Registrare una chiamata vocale: quando è lecito e quando invece è reato

POSSO REGISTRARE UNA CHIAMATA?
Oramai i nostri dispositivi elettronici (smartphone “in primis”) sono in grado di effettuare le più disparate operazioni, tra cui, appunto, quella di registrare una conversazione telefonica, tramite l’utilizzo, spesso, di un’applicazione “ad hoc”.
Il dubbio sorge però spontaneo: è possibile registrare una chiamata vocale? Vado incontro a sanzioni di qualsivoglia tipo? La risposta, come sempre, quando si parla di diritto, è: “dipende”!

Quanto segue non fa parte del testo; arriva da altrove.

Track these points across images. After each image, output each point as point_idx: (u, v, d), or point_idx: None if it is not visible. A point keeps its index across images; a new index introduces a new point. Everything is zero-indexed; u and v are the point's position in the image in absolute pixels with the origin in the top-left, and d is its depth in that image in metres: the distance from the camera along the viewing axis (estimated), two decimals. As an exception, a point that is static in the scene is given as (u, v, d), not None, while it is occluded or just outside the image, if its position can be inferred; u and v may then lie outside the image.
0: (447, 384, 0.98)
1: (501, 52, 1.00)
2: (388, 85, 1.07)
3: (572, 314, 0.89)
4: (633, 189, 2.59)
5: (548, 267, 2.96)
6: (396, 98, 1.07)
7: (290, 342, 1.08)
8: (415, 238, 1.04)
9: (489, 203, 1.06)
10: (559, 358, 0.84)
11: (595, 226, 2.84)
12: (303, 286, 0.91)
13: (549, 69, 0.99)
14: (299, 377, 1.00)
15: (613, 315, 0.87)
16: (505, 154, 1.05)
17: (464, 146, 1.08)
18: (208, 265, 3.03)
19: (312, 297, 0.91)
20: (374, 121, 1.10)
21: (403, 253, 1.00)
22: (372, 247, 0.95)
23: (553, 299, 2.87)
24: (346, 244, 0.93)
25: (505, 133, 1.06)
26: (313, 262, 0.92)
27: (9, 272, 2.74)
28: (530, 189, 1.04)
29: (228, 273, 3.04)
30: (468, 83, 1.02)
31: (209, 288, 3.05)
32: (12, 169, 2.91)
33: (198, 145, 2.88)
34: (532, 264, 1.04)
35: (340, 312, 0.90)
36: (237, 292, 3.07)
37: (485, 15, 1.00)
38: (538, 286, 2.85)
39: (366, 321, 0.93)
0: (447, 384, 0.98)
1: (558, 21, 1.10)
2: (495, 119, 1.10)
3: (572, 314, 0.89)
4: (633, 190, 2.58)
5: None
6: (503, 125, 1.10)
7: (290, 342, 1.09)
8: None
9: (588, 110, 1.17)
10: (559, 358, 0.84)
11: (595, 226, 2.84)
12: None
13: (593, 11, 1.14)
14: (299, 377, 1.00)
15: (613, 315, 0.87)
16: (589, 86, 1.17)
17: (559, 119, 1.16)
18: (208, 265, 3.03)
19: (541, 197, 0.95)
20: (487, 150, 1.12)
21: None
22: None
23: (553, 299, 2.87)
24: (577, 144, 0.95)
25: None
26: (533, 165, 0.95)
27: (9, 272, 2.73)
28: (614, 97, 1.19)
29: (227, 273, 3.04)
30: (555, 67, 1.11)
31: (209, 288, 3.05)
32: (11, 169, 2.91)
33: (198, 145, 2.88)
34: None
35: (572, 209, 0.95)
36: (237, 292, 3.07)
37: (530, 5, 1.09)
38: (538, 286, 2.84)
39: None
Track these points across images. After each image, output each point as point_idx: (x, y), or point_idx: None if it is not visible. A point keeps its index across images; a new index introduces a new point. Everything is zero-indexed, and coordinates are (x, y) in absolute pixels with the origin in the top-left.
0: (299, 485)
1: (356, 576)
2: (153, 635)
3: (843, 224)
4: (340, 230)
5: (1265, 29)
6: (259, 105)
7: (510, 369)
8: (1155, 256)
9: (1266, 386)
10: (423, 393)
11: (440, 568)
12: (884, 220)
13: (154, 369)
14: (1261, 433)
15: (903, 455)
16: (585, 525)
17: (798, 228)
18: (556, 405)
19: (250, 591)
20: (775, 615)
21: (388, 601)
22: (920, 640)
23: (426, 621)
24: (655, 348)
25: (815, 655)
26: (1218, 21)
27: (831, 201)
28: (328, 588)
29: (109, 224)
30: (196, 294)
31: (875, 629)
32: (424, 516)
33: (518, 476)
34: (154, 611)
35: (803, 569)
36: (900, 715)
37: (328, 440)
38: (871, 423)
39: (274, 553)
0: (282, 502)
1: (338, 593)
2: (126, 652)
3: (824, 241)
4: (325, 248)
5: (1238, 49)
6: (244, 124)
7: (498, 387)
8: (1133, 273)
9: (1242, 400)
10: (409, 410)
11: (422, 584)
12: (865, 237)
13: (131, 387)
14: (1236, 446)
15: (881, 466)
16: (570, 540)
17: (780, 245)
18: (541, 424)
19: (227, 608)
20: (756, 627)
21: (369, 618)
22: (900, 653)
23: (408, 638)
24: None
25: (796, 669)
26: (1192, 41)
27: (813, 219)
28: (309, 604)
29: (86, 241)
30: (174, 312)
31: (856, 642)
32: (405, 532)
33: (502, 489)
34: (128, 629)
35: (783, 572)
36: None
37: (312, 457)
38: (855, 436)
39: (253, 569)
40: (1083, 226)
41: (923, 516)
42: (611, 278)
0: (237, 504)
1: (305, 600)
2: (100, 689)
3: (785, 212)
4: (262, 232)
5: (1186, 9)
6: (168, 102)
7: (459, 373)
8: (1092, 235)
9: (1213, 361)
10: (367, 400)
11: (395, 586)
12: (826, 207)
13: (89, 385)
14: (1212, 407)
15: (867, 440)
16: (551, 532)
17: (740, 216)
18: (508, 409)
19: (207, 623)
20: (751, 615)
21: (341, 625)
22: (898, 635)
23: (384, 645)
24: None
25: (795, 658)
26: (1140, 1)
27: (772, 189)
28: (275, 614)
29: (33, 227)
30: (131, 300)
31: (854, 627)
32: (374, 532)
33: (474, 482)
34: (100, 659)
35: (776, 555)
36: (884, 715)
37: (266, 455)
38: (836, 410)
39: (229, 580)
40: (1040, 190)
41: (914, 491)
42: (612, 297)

La Suprema Corte è intervenuta in merito. Nello specifico, la Cassazione (Cass. sent. n. 16886/2007; Cass. sent. del 22.04.1992) si è espressa sulla possibilità di registrare una conversazione tra presenti, affermando che questa è possibile e quindi lecita, a condizione che la stessa non avvenga in un luogo di privata dimora altrui e che ad essa partecipi anche il soggetto che ha intenzione di registrare.
Tali considerazioni sono perfettamente applicabili anche nel caso di registrazioni di chiamate vocali, nonché di videochiamate.

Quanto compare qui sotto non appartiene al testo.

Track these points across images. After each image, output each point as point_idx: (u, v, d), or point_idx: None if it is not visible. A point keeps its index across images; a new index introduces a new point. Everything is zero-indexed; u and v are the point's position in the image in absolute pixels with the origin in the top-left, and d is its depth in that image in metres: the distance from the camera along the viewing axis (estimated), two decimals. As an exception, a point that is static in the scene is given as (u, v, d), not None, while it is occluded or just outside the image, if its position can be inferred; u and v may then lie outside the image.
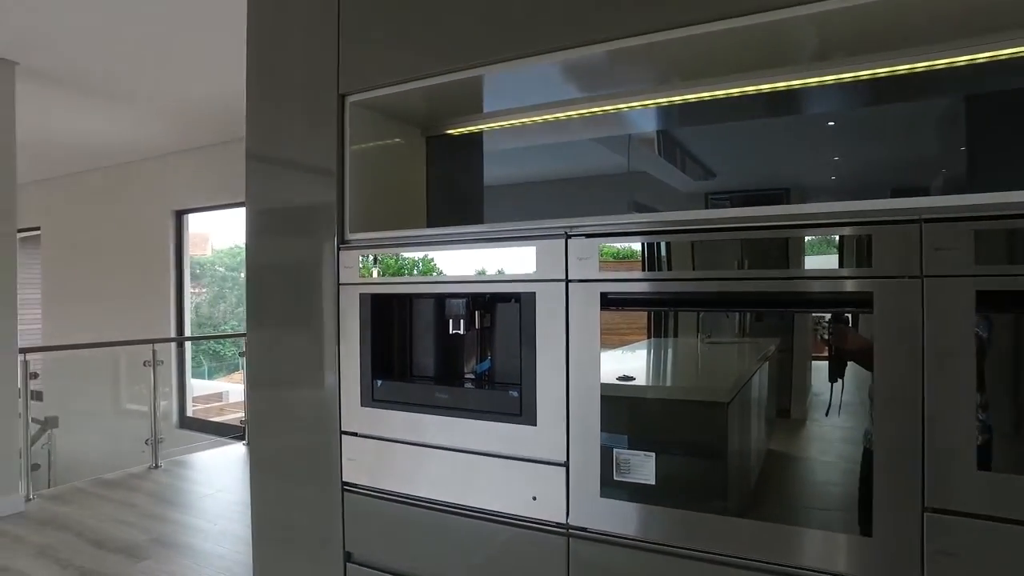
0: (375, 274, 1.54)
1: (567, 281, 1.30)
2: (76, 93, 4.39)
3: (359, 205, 1.64)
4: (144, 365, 4.75)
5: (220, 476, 4.60)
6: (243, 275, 8.33)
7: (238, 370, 11.41)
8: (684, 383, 1.28)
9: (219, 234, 10.72)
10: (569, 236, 1.30)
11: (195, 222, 6.39)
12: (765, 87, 1.43)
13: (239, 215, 6.43)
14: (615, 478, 1.23)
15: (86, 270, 7.04)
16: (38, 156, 6.23)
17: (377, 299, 1.54)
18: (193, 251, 6.66)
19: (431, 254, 1.47)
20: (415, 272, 1.49)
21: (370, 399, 1.53)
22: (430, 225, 1.87)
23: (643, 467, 1.21)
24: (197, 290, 11.45)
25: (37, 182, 7.48)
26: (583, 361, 1.27)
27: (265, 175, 1.79)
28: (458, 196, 1.90)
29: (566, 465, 1.29)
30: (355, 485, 1.58)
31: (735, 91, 1.45)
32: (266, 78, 1.78)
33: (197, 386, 9.06)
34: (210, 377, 11.01)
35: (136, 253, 6.47)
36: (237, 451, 5.25)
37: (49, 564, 3.14)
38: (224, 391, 9.97)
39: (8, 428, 3.83)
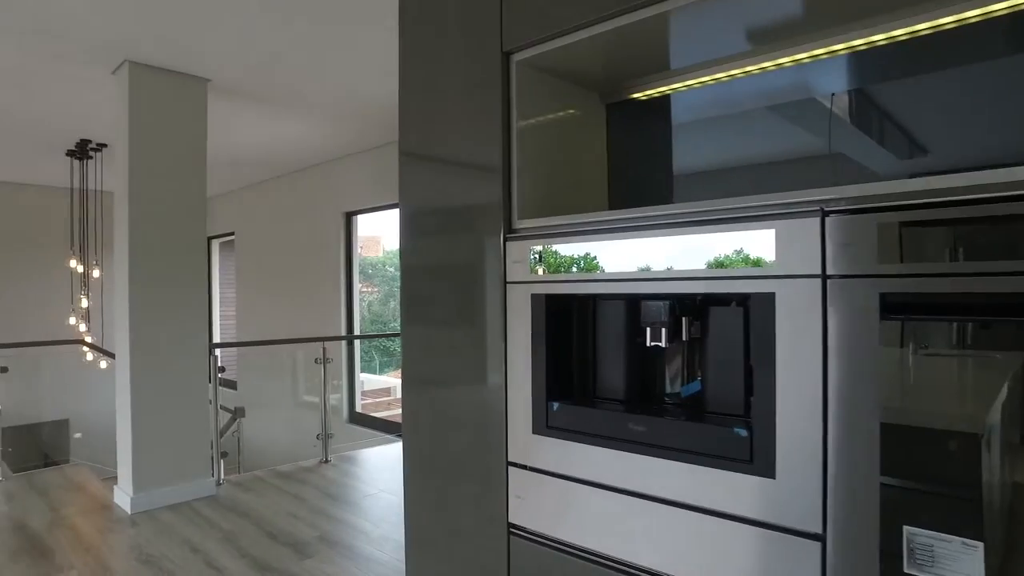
0: (540, 272, 1.25)
1: (824, 277, 0.91)
2: (258, 105, 4.63)
3: (530, 188, 1.36)
4: (316, 363, 4.92)
5: (384, 475, 4.63)
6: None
7: None
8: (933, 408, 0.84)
9: (390, 236, 11.25)
10: (827, 213, 0.91)
11: (367, 225, 6.61)
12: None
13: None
14: (907, 572, 0.83)
15: (269, 271, 7.59)
16: (232, 168, 6.79)
17: (553, 301, 1.24)
18: (367, 252, 6.92)
19: (612, 244, 1.14)
20: (583, 269, 1.17)
21: (544, 426, 1.24)
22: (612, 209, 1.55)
23: (958, 560, 0.79)
24: (369, 289, 12.12)
25: (232, 192, 8.22)
26: (852, 388, 0.88)
27: (419, 166, 1.57)
28: (645, 176, 1.56)
29: (822, 539, 0.91)
30: (523, 529, 1.29)
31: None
32: (419, 56, 1.56)
33: (367, 381, 9.52)
34: (380, 372, 11.58)
35: (311, 255, 6.83)
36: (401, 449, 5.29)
37: (230, 550, 3.26)
38: (392, 386, 10.42)
39: (203, 417, 4.08)
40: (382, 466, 4.91)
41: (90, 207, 6.28)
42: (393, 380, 10.81)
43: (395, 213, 6.47)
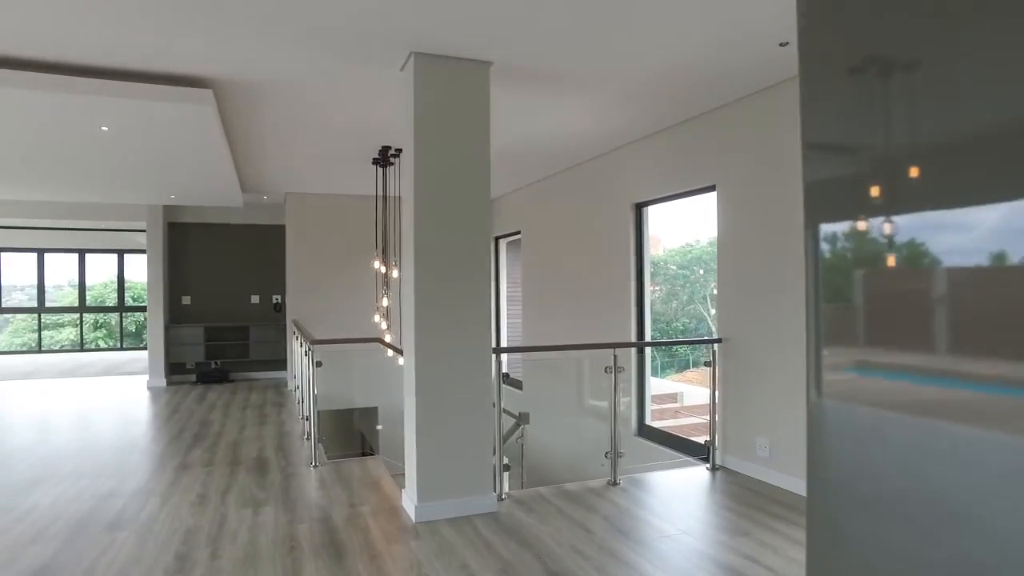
0: None
1: None
2: (540, 90, 4.24)
3: None
4: (605, 371, 4.36)
5: (681, 509, 3.86)
6: (700, 272, 7.58)
7: (689, 368, 10.92)
8: None
9: (671, 233, 10.41)
10: None
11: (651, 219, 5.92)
12: None
13: (695, 206, 5.85)
14: None
15: (553, 270, 7.34)
16: (515, 163, 6.65)
17: None
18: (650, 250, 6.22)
19: None
20: None
21: None
22: None
23: None
24: (651, 287, 11.43)
25: (519, 189, 8.20)
26: None
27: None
28: None
29: None
30: None
31: None
32: None
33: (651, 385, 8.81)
34: (660, 374, 10.77)
35: (597, 251, 6.36)
36: (700, 476, 4.47)
37: (510, 585, 2.83)
38: (678, 391, 9.51)
39: (486, 425, 3.79)
40: (679, 496, 4.15)
41: (390, 211, 6.66)
42: (678, 385, 9.90)
43: (677, 211, 5.70)
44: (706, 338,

In altre parole, qualora il nostro intento fosse quello di registrare un discorso a cui noi stessi prendiamo parte (purché non ci troviamo in una dimora altrui), potremmo farlo liberamente, anche senza che il nostro interlocutore ne sia al corrente.
La motivazione che fornisce la Corte è molto semplice: registrare una conversazione equivale semplicemente a memorizzare elettronicamente quanto già captato e interiorizzato dal nostro cervello.
Non è lecito, invece, come intuibile, utilizzare microspie o qualsiasi altra strumentazione idonea a captare una conversazione alla quale non si partecipa e in cui non si è presenti, sussistendo, in tale circostanza, una illecita interferenza nell’altrui privacy e nella segretezza della corrispondenza, tutelata a livello costituzionale (art. 15 Cost.).
Tale ipotesi, infatti, configurerebbe il reato di accesso abusivo ad un sistema informatico, di cui all’art. 615 ter c.p. che punisce Chiunque abusivamente si introduce in un sistema informatico o telematico protetto da misure di sicurezza ovvero vi si mantiene contro la volontà espressa o tacita di chi ha il diritto di escluderlo”.
Naturalmente, in presenza di indagini preliminari a carico di un indagato, le intercettazioni, disposte dal Pubblico Ministero, nei limiti indicati dalla normativa di riferimento, saranno perfettamente lecite.
Ma cosa è possibile fare con la conversazione lecitamente registrata?
“Nulla quaestio” nel caso in cui essa dovesse essere utilizzata per far valere dei propri diritti in sede giudiziaria, non essendoci, in tal caso, alcuna limitazione (purché l’uso sia strettamente funzionale alla tutela giudiziaria). In sostanza, una conversazione registrata (es. minacce da parte di uno stalker) può essere prodotta validamente in giudizio e potrà essere valutata dal Giudice come prova.
Quello che non è assolutamente possibile fare, invece, è divulgare o rendere pubblica (es. sui social) una conversazione avuta con altri ignari interlocutori, anche se legittimamente registrata, perché si rientrerebbe nella casistica di cui all’art. 615 bis c.p. (interferenze illecite nella vita privata altrui).
Riferimenti normativi: Cass. sent. n. 16886/2007; C. App. Milano, sent. n. 1242/2011, Cass. sent. Del 22.04.1992; art. 615 bis e 615 ter c.p.